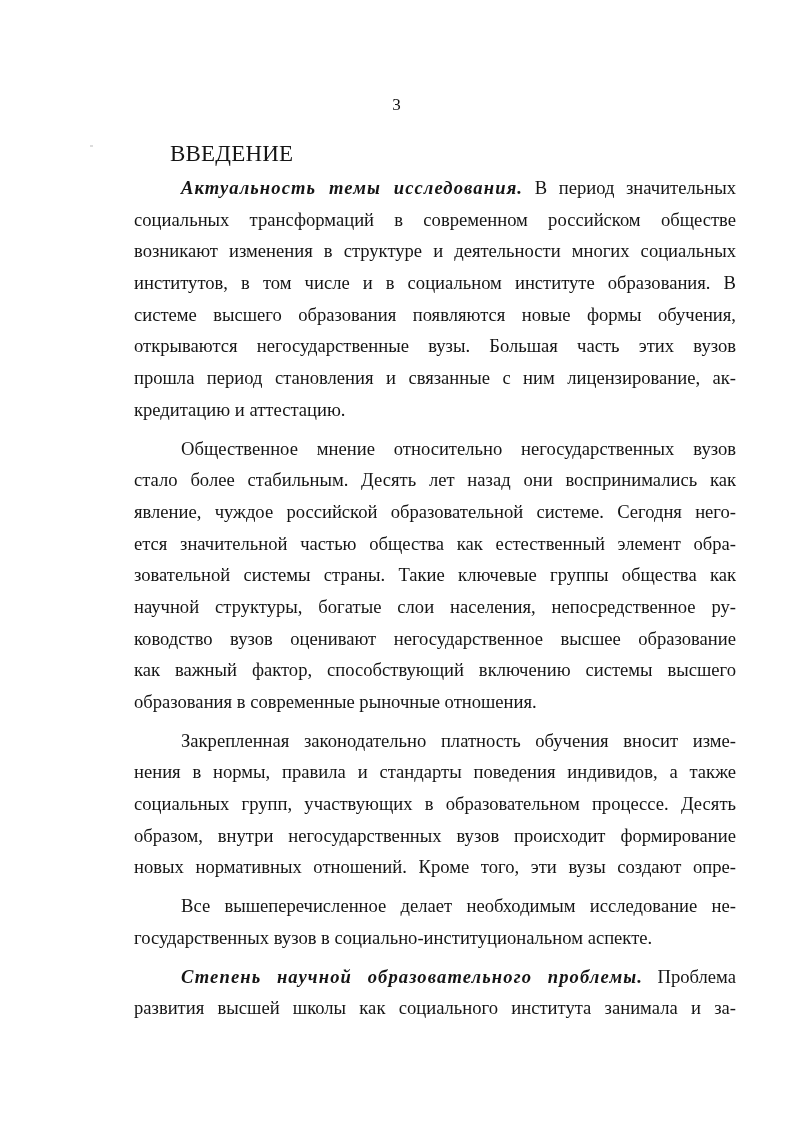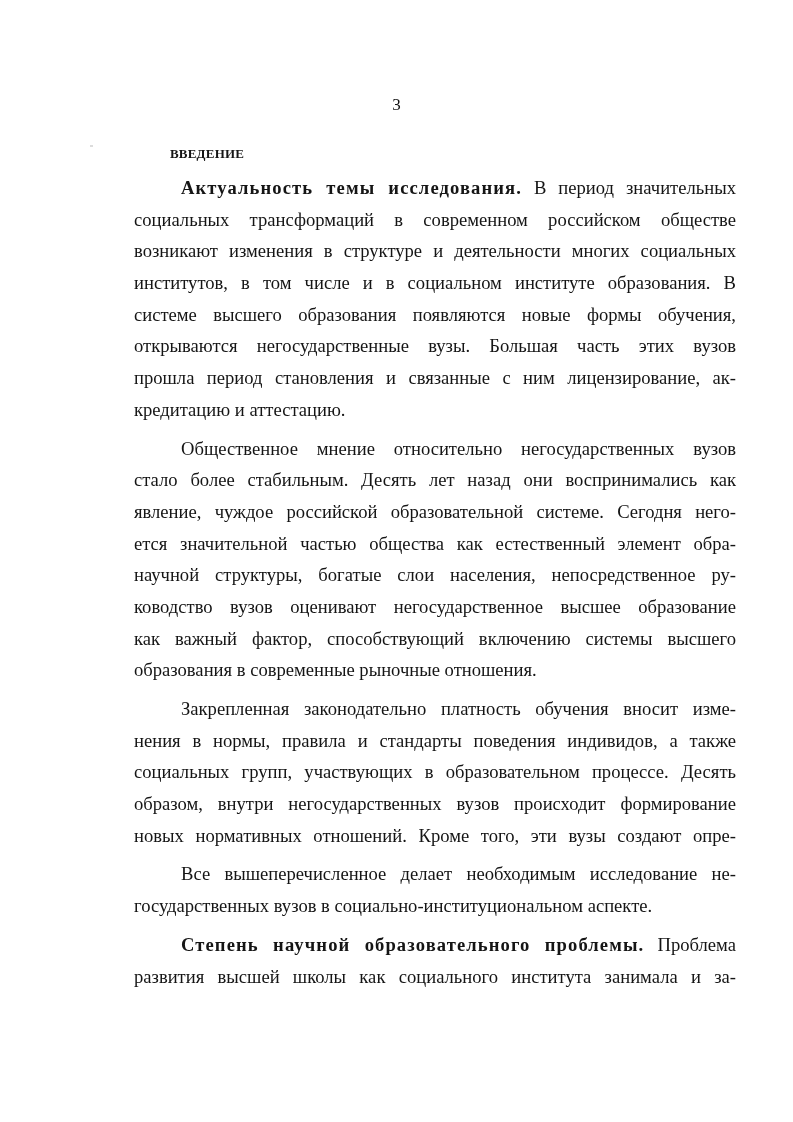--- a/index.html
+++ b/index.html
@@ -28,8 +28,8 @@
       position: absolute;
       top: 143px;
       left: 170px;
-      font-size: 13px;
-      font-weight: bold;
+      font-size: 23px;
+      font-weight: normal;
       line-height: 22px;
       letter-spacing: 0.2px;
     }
* * *
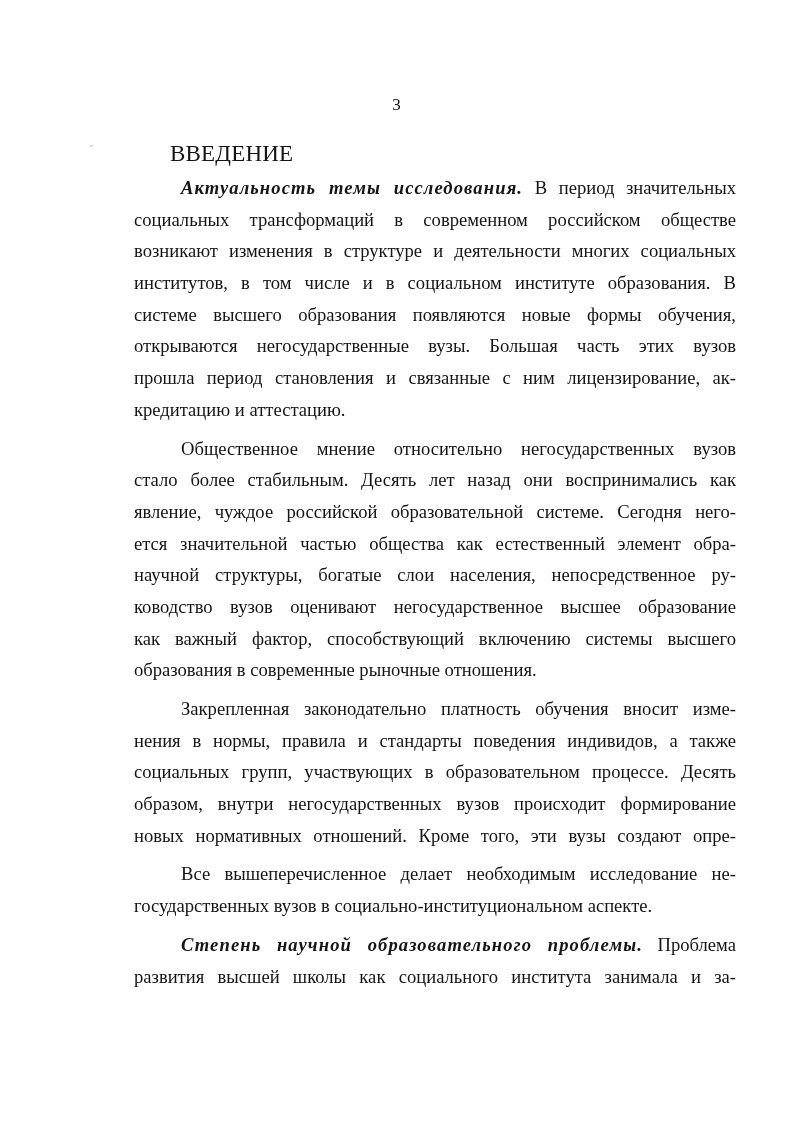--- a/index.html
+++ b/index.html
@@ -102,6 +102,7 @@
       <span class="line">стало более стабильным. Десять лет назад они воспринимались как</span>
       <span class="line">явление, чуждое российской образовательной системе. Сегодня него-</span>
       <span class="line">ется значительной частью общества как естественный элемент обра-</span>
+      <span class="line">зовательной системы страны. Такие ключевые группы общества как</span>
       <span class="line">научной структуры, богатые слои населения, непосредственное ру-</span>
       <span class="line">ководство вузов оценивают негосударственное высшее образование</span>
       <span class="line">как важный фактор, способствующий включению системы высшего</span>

> Exercise instructions: Search the entries for the word "системы", then gather every line that has it.

> Answer to the exercise:
+      <span class="line">зовательной системы страны. Такие ключевые группы общества как</span>
       <span class="line">как важный фактор, способствующий включению системы высшего</span>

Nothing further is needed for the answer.